Журнальный клуб Интелрос » Неприкосновенный запас » №2, 2014
The 94th NZ issue has, in a sense, a single topic, “Systems and Their Maintenance”. Although it deals with a wide range of different systems (each understood in different ways), such as political, social, ideological, urban maintenance systems, it is their common features – how different elements, parts and phenomena combine, work and relate to other elements – that most of issue 94 focuses on. Another theme touched upon here is, of course, reflection upon these systems. It should also be noted that our perception often becomes part of the object of reflection.
There are three topical sections in the new issue. The first (“«Looking for a New Owner»: Power and Successors”) deals with various power systems that imply self-reproduction, particularly, in the form of the so-called «successors» to present-day rulers – an issue especially acute for authoritarian and totalitarian regimes. There are two articles on the subject of «succession» in the context of Russia: Konstantin Sulimov considers the problem on a federal level, while Anastasia Gulyaeva analyses the mechanism on a regional one. A Latin American version of the same mechanism is examined in an article by Nadezhda Borisova and Galina Danilova, while Petr Panov's mini-study, “Practices of Changing Leaders in the Countries of Black Africa”, deals with its African variety, somewhat more radical as the mechanism is less well adjusted there.
This selection is complemented by two pieces from other sections of the issue. In his regular column (Political Imaginary) Alexander Kustarev talks about the recent Ukrainian crisis – with all its international implications – as resulting from self-reproduction typical of the archaic state model, as well as the fact that the structure of a certain type of post-Soviet society has not been properly understood. In fact, Kustarev discusses the necessity of creating a system that would succeed today's regimes, both in the post-Soviet space and in other unstable states worldwide.

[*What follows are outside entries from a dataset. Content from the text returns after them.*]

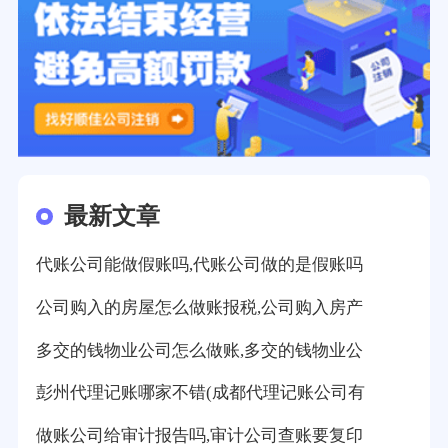
最新文章
代账公司能做假账吗,代账公司做的是假账吗
公司购入的房屋怎么做账报税,公司购入房产
多交的钱物业公司怎么做账,多交的钱物业公
彭州代理记账哪家不错(成都代理记账公司有
做账公司给审计报告吗,审计公司查账要复印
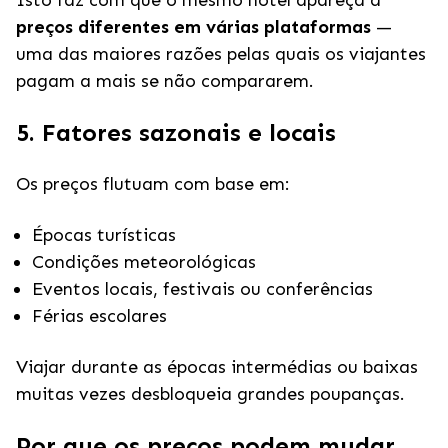
Isto faz com que o mesmo hotel apareça a
preços diferentes em várias plataformas
—
uma das maiores razões pelas quais os viajantes
pagam a mais se não compararem.
5. Fatores sazonais e locais
Os preços flutuam com base em:
Épocas turísticas
Condições meteorológicas
Eventos locais, festivais ou conferências
Férias escolares
Viajar durante as épocas intermédias ou baixas
muitas vezes desbloqueia grandes poupanças.
Por que os preços podem mudar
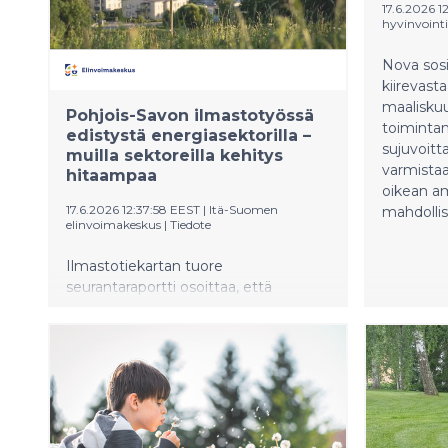
17.6.2026 1
rahoittamalla opintosetelillä
hyvinvointi
opiskelevien nuorten aikuisten
korkeakoulupaikan saavuttamista.
Nova sosi
kiirevasta
maalisku
Pohjois-Savon ilmastotyössä
toimintam
edistystä energiasektorilla –
sujuvoitta
muilla sektoreilla kehitys
varmistaa
hitaampaa
oikean am
17.6.2026 12:37:58 EEST
|
Itä-Suomen
mahdolli
elinvoimakeskus
|
Tiedote
Ilmastotiekartan tuore
seurantaraportti osoittaa, että
maakunnan kasvihuonekaasupäästöt
ovat jatkaneet laskuaan erityisesti
energiasektorin muutosten ansiosta.
Samaan aikaan useilla muilla
sektoreilla päästökehitys on pysynyt
lähes ennallaan.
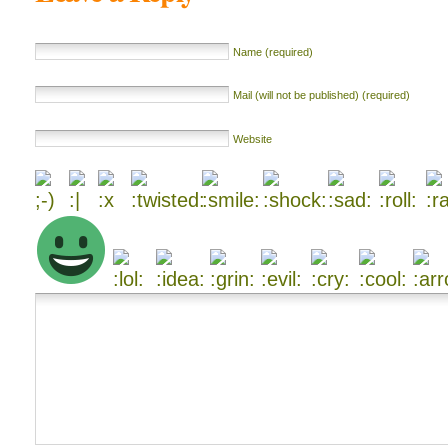
Name (required)
Mail (will not be published) (required)
Website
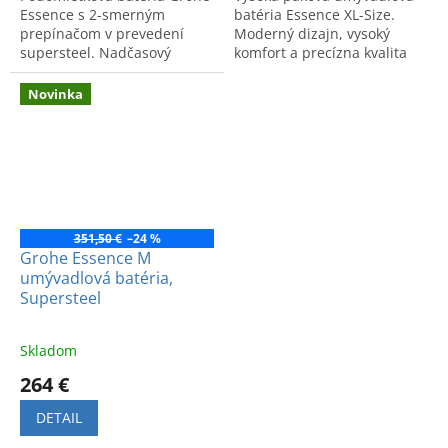
Essence s 2-smerným
batéria Essence XL-Size.
prepínačom v prevedení
Moderný dizajn, vysoký
supersteel. Nadčasový
komfort a precízna kvalita
dizajn a prvotriedna
DN 15.
nemecká kvalita pre vašu
Novinka
kúpeľňu.
351,50 €
–24 %
Grohe Essence M
umývadlová batéria,
Supersteel
Skladom
264 €
DETAIL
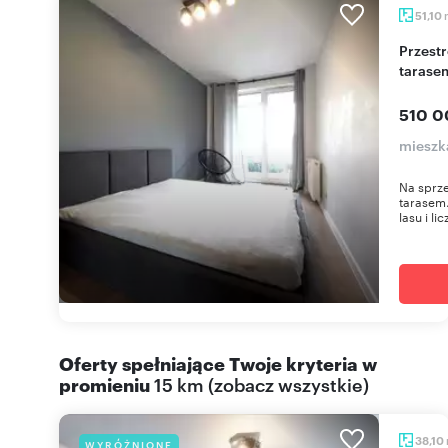
51,10
Przestronne 3-pokojowe mieszkanie z dużym
tarasem
510 0
mieszk
Na sprze
tarasem
lasu i li
Oferty spełniające Twoje kryteria w
promieniu
15 km
(
zobacz wszystkie
)
38,10
WYRÓŻNIONE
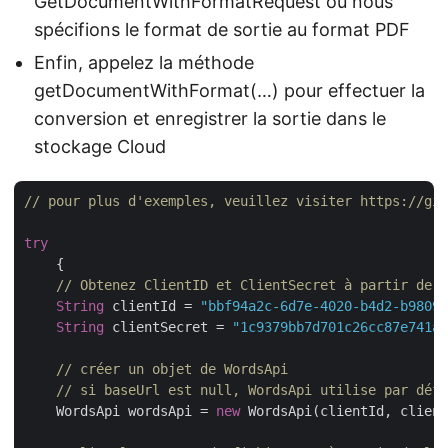
GetDocumentWithFormatRequest où nous
spécifions le format de sortie au format PDF
Enfin, appelez la méthode
getDocumentWithFormat(…) pour effectuer la
conversion et enregistrer la sortie dans le
stockage Cloud
// pour plus d'exemples, veuillez visiter https://git
try
    {

// Obtenez ClientID et ClientSecret à partir de h
String
 clientId = 
"bbf94a2c-6d7e-4020-b4d2-b98097
String
 clientSecret = 
"1c9379bb7d701c26cc87e741a2
// créer un objet de WordsApi
// si baseUrl est null, WordsApi utilise par défa
    WordsApi wordsApi = 
new
 WordsApi(clientId, client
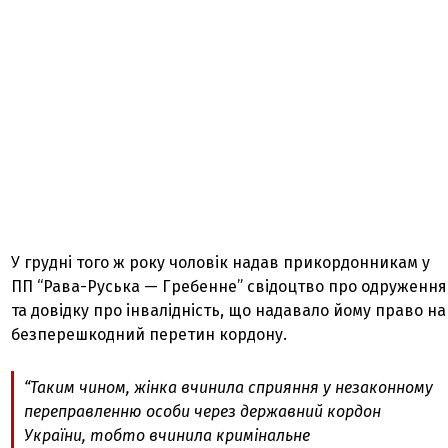
У грудні того ж року чоловік надав прикордонникам у
ПП “Рава-Руська — Гребенне” свідоцтво про одруження
та довідку про інвалідність, що надавало йому право на
безперешкодний перетин кордону.
“Таким чином, жінка вчинила сприяння у незаконному
переправленню особи через державний кордон
України, тобто вчинила кримінальне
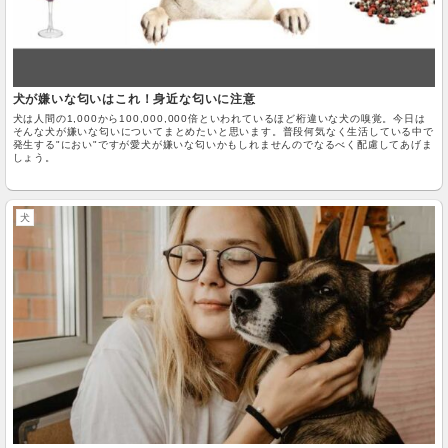
犬が嫌いな匂いはこれ！身近な匂いに注意
犬は人間の1,000から100,000,000倍といわれているほど桁違いな犬の嗅覚。今日は
そんな犬が嫌いな匂いについてまとめたいと思います。普段何気なく生活している中で
発生する"におい"ですが愛犬が嫌いな匂いかもしれませんのでなるべく配慮してあげま
しょう。
犬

Another section, Political Theory and Depoliticisation Practices, contains a translated chapter from “Democratic Legitimacy: Impartiality, Reflexivity, Proximity”, a 2008 book by the prominent French political philosopher Pierre Rosanvallon. This chapter, titled “The Politics of Presence”, talks of the mechanisms of traditional representative democracy being increasingly corroded under the influence of new elements linked to affective (bodily) intimacy between “the people” and the national leader figure.
Another variety of systems discussed in this issue includes mechanisms by which “the authorities” and “the intellectual” (or “the intelligentsia”, “art activists”, etc.) relate to each other. What is considered here is not only the critical attitude to the authorities characteristic of a community that seems to be doomed for critical reflection, but also the ways in which the intellectual, “the creator of meanings”, “collaborates” with the authorities, providing, among other things, ideological services. The latter case is considered in Andreas Umland's article “New Extreme Right-Wing Intellectual Circles in Russia: The Anti-Orange Committee, the Isborsk Club and the Florian Geyer Club” (Culture of Politics). As for the critically inclined art section of the intellectual community, its prospects are analysed by Alek D. Epstein and Dmitry Porotikov in an article with a somewhat grave title, “Nails in the Coffin: Does Art Activism Have Any Prospects in Russia?” (Politics of Culture).
A selection of articles included in another topical section, “The Powerless People: Intellectuals' Activism”, is also worth mentioning. Among its pieces is an essay by the American philosopher and essayist Charles Wright Mills (1916–1962), “The Powerless People. The Role of the Intellectual in Society”, written in 1944 but still extremely timely, published in Russian for the first time. Ilya Matveev's article “Charles Wright Mills: The Public Intellectual's Dilemma” provides some background for the essay and analyses the author's own stance and the evolution of his thought.
The third topical section (“Under the Paving Stones, Pipes Rather Than the Beach: How a Modern City Is Made”) focuses on systems that maintain the life and development of modern cities. This is not only (sometimes even not so much) a technological question, but also a political, economic, social and cultural one, which can be reflected upon in a purely philosophical way. The first of the three pieces in this section, an article by the classics of contemporary urbanism Stephen Graham and Nigel Thrift, “Out of Order. Understanding Repair and Maintenance”, raises the problem of maintaining and repairing urban systems on all the above levels. Elena Trubina examines political and social meanings of urban systems as a modernity problem in her study which talks, in particular, about links between present-day Russia's urban systems and political and ideological guideposts used by the authorities and society. The Irish philosopher and writer Karl Whitney offers an essay on the history and current state of Dublin's drainage system (“Down the Drain of Modernity: Where City Meets Countryside”).
There are also a number of separate stories in this issue, related to the subject of systems only in an indirect way. Case Study contains an article by one of the NZ editors, Andrey Zakharov, “«А Universal Failure»? Federalism, Democracy and Authoritarianism in Latin America”. NZ regular columns include pieces by Alexey Levinson (Sociological Lyrics) and Kirill Kobrin (Old World Chronicles). The issue traditionally concludes with the New Books section.